/---

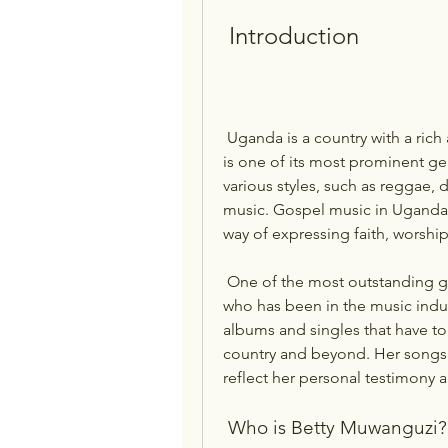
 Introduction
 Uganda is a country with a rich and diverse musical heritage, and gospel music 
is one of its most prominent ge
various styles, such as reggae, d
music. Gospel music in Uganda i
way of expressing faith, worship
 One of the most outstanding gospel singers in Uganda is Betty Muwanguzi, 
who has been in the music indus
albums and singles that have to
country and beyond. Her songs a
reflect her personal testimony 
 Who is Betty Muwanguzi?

\---

* **What this task involves**: Check each line above for the string "Muwanguzi" and copy those that have it.

* **Worked solution**:
 One of the most outstanding gospel singers in Uganda is Betty Muwanguzi, 
 Who is Betty Muwanguzi?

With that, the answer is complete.